• RECORDS PROVIDED:

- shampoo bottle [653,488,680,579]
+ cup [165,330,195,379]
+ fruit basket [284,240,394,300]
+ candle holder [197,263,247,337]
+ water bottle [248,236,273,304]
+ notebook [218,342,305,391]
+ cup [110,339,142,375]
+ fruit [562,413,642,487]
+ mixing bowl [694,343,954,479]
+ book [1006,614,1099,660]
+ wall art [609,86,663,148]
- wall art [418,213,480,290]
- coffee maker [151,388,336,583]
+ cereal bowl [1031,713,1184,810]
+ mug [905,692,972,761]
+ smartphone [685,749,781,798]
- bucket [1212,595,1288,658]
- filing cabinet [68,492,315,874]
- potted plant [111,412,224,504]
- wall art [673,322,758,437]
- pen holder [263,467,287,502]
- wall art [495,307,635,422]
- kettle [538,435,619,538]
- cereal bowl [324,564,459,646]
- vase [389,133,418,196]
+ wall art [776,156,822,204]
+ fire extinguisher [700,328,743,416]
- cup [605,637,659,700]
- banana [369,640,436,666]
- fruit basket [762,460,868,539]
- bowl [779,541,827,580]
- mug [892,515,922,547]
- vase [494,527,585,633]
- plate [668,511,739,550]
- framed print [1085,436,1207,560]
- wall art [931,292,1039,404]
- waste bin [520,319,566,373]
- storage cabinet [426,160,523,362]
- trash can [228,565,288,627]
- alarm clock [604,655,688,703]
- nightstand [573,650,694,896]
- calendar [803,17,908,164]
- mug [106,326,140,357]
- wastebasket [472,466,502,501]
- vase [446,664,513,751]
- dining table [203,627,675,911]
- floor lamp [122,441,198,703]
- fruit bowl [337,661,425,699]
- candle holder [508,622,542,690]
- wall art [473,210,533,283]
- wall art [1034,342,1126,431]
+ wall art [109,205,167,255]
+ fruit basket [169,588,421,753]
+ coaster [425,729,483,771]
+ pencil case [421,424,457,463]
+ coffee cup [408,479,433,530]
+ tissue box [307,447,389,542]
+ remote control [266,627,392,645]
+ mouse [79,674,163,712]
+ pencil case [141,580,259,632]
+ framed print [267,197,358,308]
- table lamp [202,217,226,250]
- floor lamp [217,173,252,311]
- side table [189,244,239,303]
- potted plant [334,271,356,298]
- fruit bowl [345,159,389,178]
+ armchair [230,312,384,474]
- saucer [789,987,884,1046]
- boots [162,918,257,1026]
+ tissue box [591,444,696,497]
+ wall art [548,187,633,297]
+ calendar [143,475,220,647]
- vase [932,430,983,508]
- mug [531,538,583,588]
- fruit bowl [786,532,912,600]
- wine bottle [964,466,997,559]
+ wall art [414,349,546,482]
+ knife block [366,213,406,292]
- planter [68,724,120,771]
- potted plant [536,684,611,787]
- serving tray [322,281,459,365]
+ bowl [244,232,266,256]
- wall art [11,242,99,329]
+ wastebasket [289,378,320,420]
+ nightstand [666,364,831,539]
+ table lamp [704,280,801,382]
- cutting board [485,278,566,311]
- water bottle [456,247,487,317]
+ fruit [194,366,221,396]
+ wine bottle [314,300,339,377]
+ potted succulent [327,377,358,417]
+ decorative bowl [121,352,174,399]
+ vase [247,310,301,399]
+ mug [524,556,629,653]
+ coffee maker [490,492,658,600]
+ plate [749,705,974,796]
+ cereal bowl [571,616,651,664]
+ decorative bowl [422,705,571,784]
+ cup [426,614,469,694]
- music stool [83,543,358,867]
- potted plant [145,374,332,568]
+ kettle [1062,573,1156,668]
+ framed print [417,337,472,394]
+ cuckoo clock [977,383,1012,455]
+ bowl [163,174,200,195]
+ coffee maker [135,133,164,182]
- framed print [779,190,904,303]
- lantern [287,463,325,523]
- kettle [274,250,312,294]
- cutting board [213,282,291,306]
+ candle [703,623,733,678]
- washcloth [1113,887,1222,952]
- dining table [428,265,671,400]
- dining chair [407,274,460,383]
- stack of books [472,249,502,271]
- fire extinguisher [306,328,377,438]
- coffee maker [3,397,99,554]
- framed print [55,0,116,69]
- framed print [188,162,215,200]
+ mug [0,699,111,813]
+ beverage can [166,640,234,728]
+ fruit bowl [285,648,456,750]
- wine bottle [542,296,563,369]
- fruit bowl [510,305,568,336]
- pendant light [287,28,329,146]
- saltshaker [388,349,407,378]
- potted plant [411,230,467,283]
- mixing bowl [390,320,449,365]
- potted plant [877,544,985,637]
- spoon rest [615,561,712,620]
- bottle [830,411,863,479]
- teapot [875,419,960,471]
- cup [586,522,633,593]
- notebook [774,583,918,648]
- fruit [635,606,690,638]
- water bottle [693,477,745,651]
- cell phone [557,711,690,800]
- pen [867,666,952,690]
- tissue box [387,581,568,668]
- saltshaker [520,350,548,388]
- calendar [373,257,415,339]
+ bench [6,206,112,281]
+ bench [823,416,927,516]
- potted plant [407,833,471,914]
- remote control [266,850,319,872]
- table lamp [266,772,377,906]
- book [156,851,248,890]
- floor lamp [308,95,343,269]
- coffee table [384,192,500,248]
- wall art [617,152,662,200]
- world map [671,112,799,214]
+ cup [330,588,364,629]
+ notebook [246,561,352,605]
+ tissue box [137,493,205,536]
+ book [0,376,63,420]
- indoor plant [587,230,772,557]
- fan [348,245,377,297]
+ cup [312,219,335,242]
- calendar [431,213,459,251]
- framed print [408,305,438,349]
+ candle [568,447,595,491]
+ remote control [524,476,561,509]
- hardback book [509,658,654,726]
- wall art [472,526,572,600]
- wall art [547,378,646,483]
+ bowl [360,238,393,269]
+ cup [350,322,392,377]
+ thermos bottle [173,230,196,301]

• PROBLEM: The answer must be all of the entries, restated exactly.

• TASK ANSWER:
- shampoo bottle [653,488,680,579]
+ cup [165,330,195,379]
+ fruit basket [284,240,394,300]
+ candle holder [197,263,247,337]
+ water bottle [248,236,273,304]
+ notebook [218,342,305,391]
+ cup [110,339,142,375]
+ fruit [562,413,642,487]
+ mixing bowl [694,343,954,479]
+ book [1006,614,1099,660]
+ wall art [609,86,663,148]
- wall art [418,213,480,290]
- coffee maker [151,388,336,583]
+ cereal bowl [1031,713,1184,810]
+ mug [905,692,972,761]
+ smartphone [685,749,781,798]
- bucket [1212,595,1288,658]
- filing cabinet [68,492,315,874]
- potted plant [111,412,224,504]
- wall art [673,322,758,437]
- pen holder [263,467,287,502]
- wall art [495,307,635,422]
- kettle [538,435,619,538]
- cereal bowl [324,564,459,646]
- vase [389,133,418,196]
+ wall art [776,156,822,204]
+ fire extinguisher [700,328,743,416]
- cup [605,637,659,700]
- banana [369,640,436,666]
- fruit basket [762,460,868,539]
- bowl [779,541,827,580]
- mug [892,515,922,547]
- vase [494,527,585,633]
- plate [668,511,739,550]
- framed print [1085,436,1207,560]
- wall art [931,292,1039,404]
- waste bin [520,319,566,373]
- storage cabinet [426,160,523,362]
- trash can [228,565,288,627]
- alarm clock [604,655,688,703]
- nightstand [573,650,694,896]
- calendar [803,17,908,164]
- mug [106,326,140,357]
- wastebasket [472,466,502,501]
- vase [446,664,513,751]
- dining table [203,627,675,911]
- floor lamp [122,441,198,703]
- fruit bowl [337,661,425,699]
- candle holder [508,622,542,690]
- wall art [473,210,533,283]
- wall art [1034,342,1126,431]
+ wall art [109,205,167,255]
+ fruit basket [169,588,421,753]
+ coaster [425,729,483,771]
+ pencil case [421,424,457,463]
+ coffee cup [408,479,433,530]
+ tissue box [307,447,389,542]
+ remote control [266,627,392,645]
+ mouse [79,674,163,712]
+ pencil case [141,580,259,632]
+ framed print [267,197,358,308]
- table lamp [202,217,226,250]
- floor lamp [217,173,252,311]
- side table [189,244,239,303]
- potted plant [334,271,356,298]
- fruit bowl [345,159,389,178]
+ armchair [230,312,384,474]
- saucer [789,987,884,1046]
- boots [162,918,257,1026]
+ tissue box [591,444,696,497]
+ wall art [548,187,633,297]
+ calendar [143,475,220,647]
- vase [932,430,983,508]
- mug [531,538,583,588]
- fruit bowl [786,532,912,600]
- wine bottle [964,466,997,559]
+ wall art [414,349,546,482]
+ knife block [366,213,406,292]
- planter [68,724,120,771]
- potted plant [536,684,611,787]
- serving tray [322,281,459,365]
+ bowl [244,232,266,256]
- wall art [11,242,99,329]
+ wastebasket [289,378,320,420]
+ nightstand [666,364,831,539]
+ table lamp [704,280,801,382]
- cutting board [485,278,566,311]
- water bottle [456,247,487,317]
+ fruit [194,366,221,396]
+ wine bottle [314,300,339,377]
+ potted succulent [327,377,358,417]
+ decorative bowl [121,352,174,399]
+ vase [247,310,301,399]
+ mug [524,556,629,653]
+ coffee maker [490,492,658,600]
+ plate [749,705,974,796]
+ cereal bowl [571,616,651,664]
+ decorative bowl [422,705,571,784]
+ cup [426,614,469,694]
- music stool [83,543,358,867]
- potted plant [145,374,332,568]
+ kettle [1062,573,1156,668]
+ framed print [417,337,472,394]
+ cuckoo clock [977,383,1012,455]
+ bowl [163,174,200,195]
+ coffee maker [135,133,164,182]
- framed print [779,190,904,303]
- lantern [287,463,325,523]
- kettle [274,250,312,294]
- cutting board [213,282,291,306]
+ candle [703,623,733,678]
- washcloth [1113,887,1222,952]
- dining table [428,265,671,400]
- dining chair [407,274,460,383]
- stack of books [472,249,502,271]
- fire extinguisher [306,328,377,438]
- coffee maker [3,397,99,554]
- framed print [55,0,116,69]
- framed print [188,162,215,200]
+ mug [0,699,111,813]
+ beverage can [166,640,234,728]
+ fruit bowl [285,648,456,750]
- wine bottle [542,296,563,369]
- fruit bowl [510,305,568,336]
- pendant light [287,28,329,146]
- saltshaker [388,349,407,378]
- potted plant [411,230,467,283]
- mixing bowl [390,320,449,365]
- potted plant [877,544,985,637]
- spoon rest [615,561,712,620]
- bottle [830,411,863,479]
- teapot [875,419,960,471]
- cup [586,522,633,593]
- notebook [774,583,918,648]
- fruit [635,606,690,638]
- water bottle [693,477,745,651]
- cell phone [557,711,690,800]
- pen [867,666,952,690]
- tissue box [387,581,568,668]
- saltshaker [520,350,548,388]
- calendar [373,257,415,339]
+ bench [6,206,112,281]
+ bench [823,416,927,516]
- potted plant [407,833,471,914]
- remote control [266,850,319,872]
- table lamp [266,772,377,906]
- book [156,851,248,890]
- floor lamp [308,95,343,269]
- coffee table [384,192,500,248]
- wall art [617,152,662,200]
- world map [671,112,799,214]
+ cup [330,588,364,629]
+ notebook [246,561,352,605]
+ tissue box [137,493,205,536]
+ book [0,376,63,420]
- indoor plant [587,230,772,557]
- fan [348,245,377,297]
+ cup [312,219,335,242]
- calendar [431,213,459,251]
- framed print [408,305,438,349]
+ candle [568,447,595,491]
+ remote control [524,476,561,509]
- hardback book [509,658,654,726]
- wall art [472,526,572,600]
- wall art [547,378,646,483]
+ bowl [360,238,393,269]
+ cup [350,322,392,377]
+ thermos bottle [173,230,196,301]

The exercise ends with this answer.